A ship mortgage is a specialized security interest recorded directly with the ship's Flag State registry (e.g., Panama, Liberia, or the Marshall Islands). It gives the lender a "priority right" to sell the ship if the loan isn't repaid. A lawyer must ensure the mortgage is "perfected" by filing the correct statutory forms immediately; a delay of even 24 hours can be fatal if another creditor files a claim first. This registration acts as a global "do not touch" sign, warning other creditors that the bank has the first claim on the vessel's value.

SPVs are used to "ring-fence" liability, following the "one-ship, one-company" rule. If a ship is owned directly by the parent company and causes a massive oil spill, the claimants could seize the entire fleet to pay for the damages. By placing each ship into its own separate SPV, lawyers ensure that a disaster on Ship A only bankrupts that specific SPV, leaving Ship B and the parent company's assets safe from seizure. This structure is virtually mandatory for bank financing, as lenders want their collateral isolated from other business risks.

ECAs (like K-Sure in Korea or Sinosure in China) provide government-backed guarantees to banks lending money for ships built in their country. A lawyer helps you navigate the strict eligibility rules, proving that the "local content" of the ship—like the steel and engine—meets the agency's threshold. They negotiate the "reimbursement agreement," ensuring that if you default and the government pays the bank, the ECA’s terms for recovering that money from you aren't overly aggressive or crippling.

The Poseidon Principles are a global framework where major banks agree to align their shipping loan portfolios with international climate goals.

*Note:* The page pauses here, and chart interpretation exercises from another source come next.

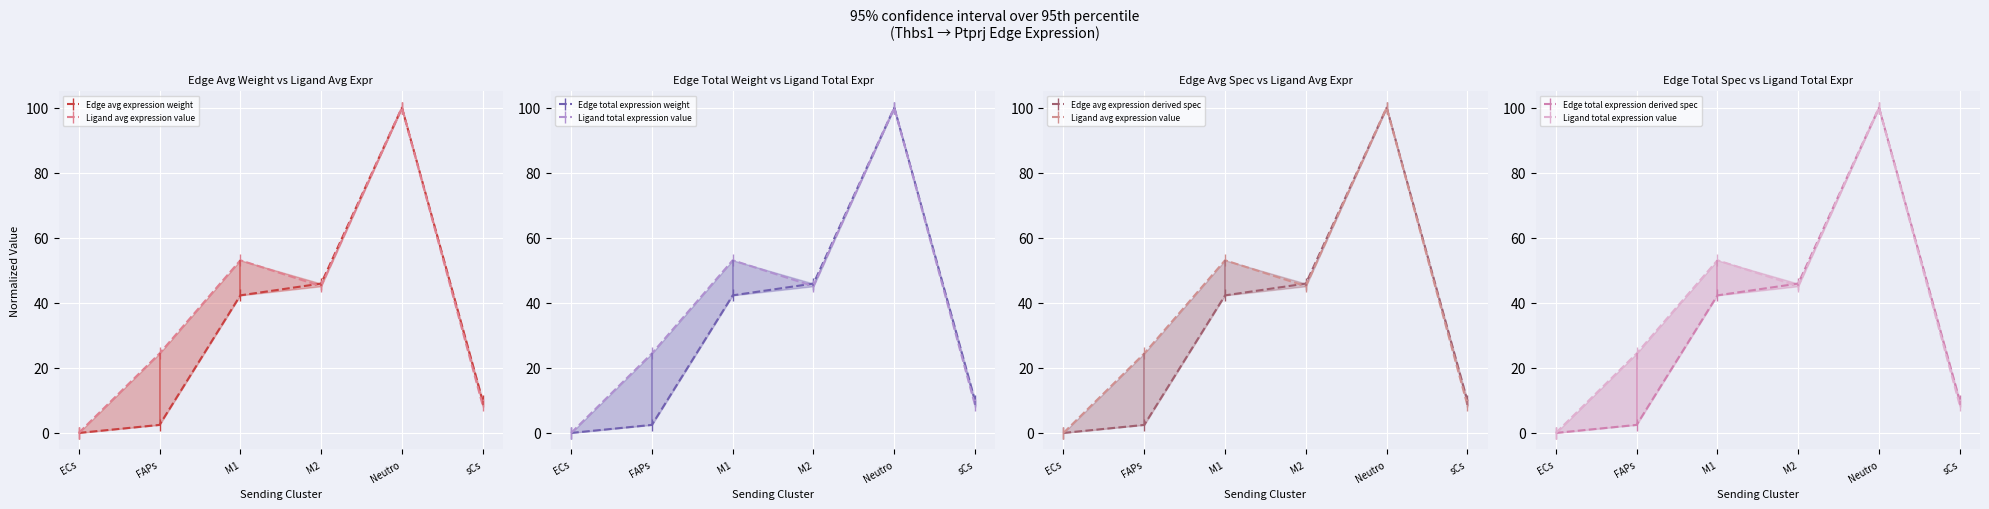

What is the label of the 5th point from the right?

FAPs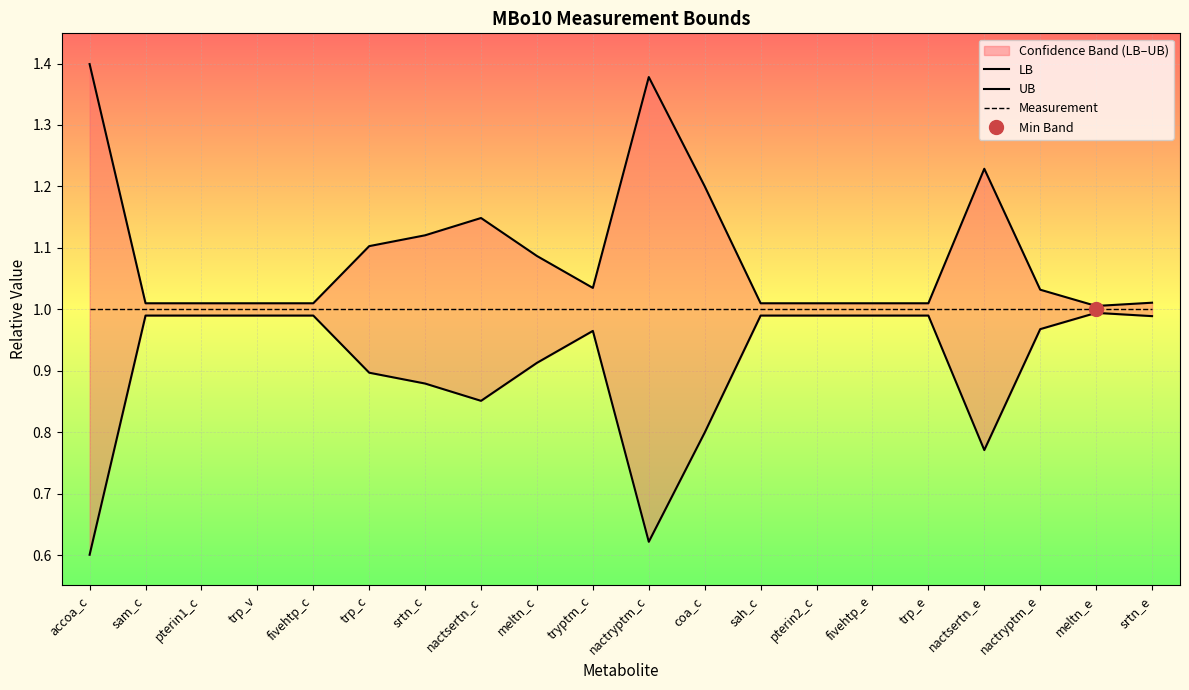

Where is UB nearest to the value 1?

meltn_e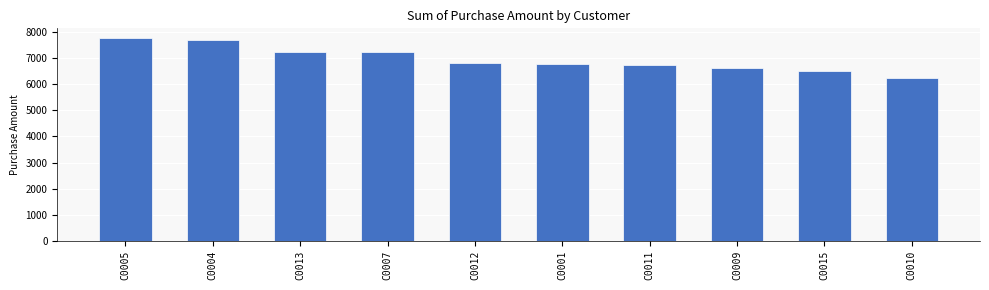

What value does the data have at C0007, to the nearest 100?

7200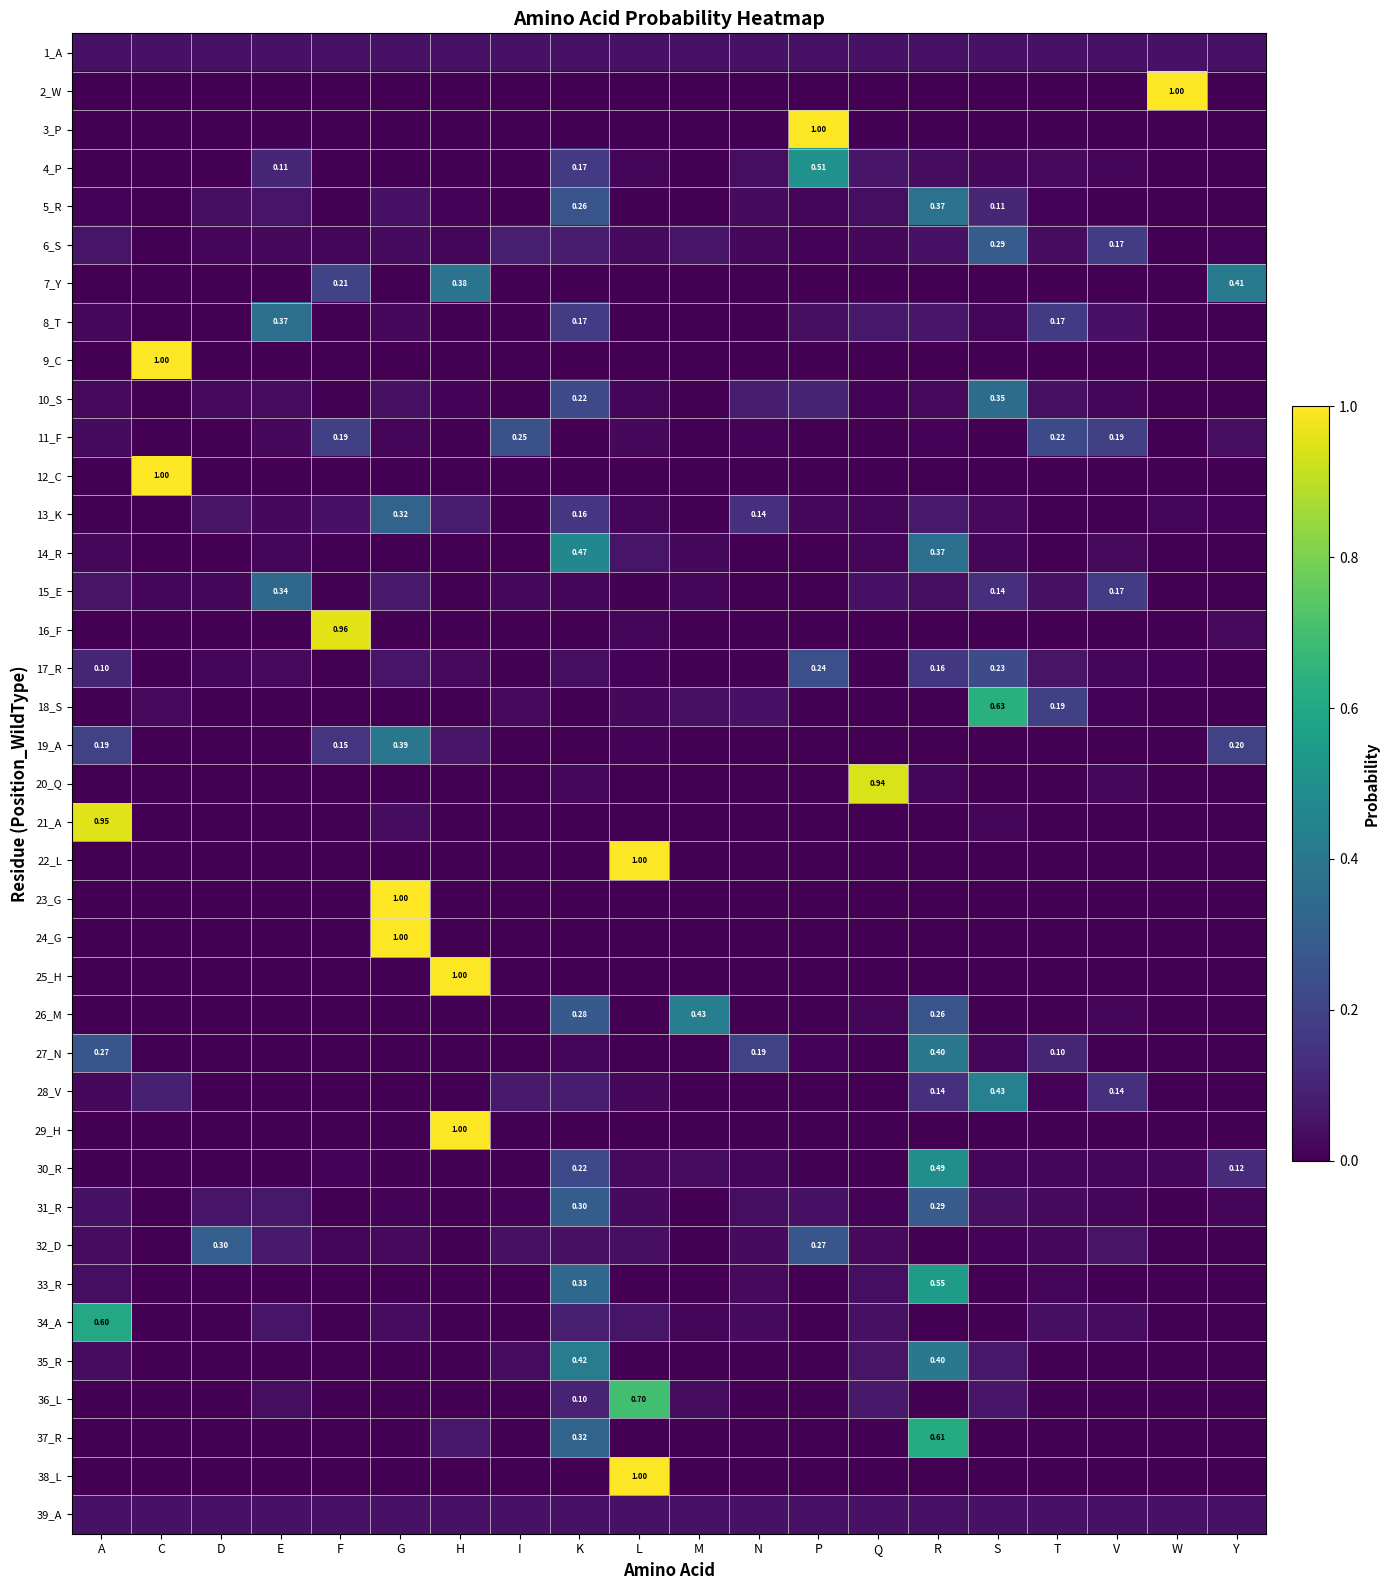

The 18_S series shows 0.0 at P. True or false?

True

Practically, this means if your ship is a heavy polluter ("dirty" vessel), it will be significantly harder and more expensive to get a loan. Lawyers now draft "sustainability-linked" loan agreements where the interest rate fluctuates based on the ship's carbon efficiency; if you retrofit the ship to be greener, your interest rate drops, incentivizing environmental compliance through financial rewards.

Legally, a bank cannot seize a ship on the high seas; they must wait for it to enter the territorial waters of a friendly jurisdiction. Lawyers track the vessel's location data to predict its next port of call. Once it arrives, they hire local counsel to file an "in rem" arrest warrant with the local court. The moment the ship docks, a marshal boards the vessel and physically posts the warrant, legally "arresting" the ship and preventing it from leaving port until the debt is settled or the ship is sold.

This involves strategic "forum shopping." Since shipping laws vary wildly between countries, a lawyer will advise the bank to wait until the ship sails to a "creditor-friendly" jurisdiction (like the US, UK, or Singapore) before arresting it, rather than trying to enforce a mortgage in a country with slow or corrupt courts. They coordinate legal teams across time zones to ensure the arrest papers are filed the exact moment the ship arrives, avoiding a scenario where the ship refuels and escapes before the court order is signed.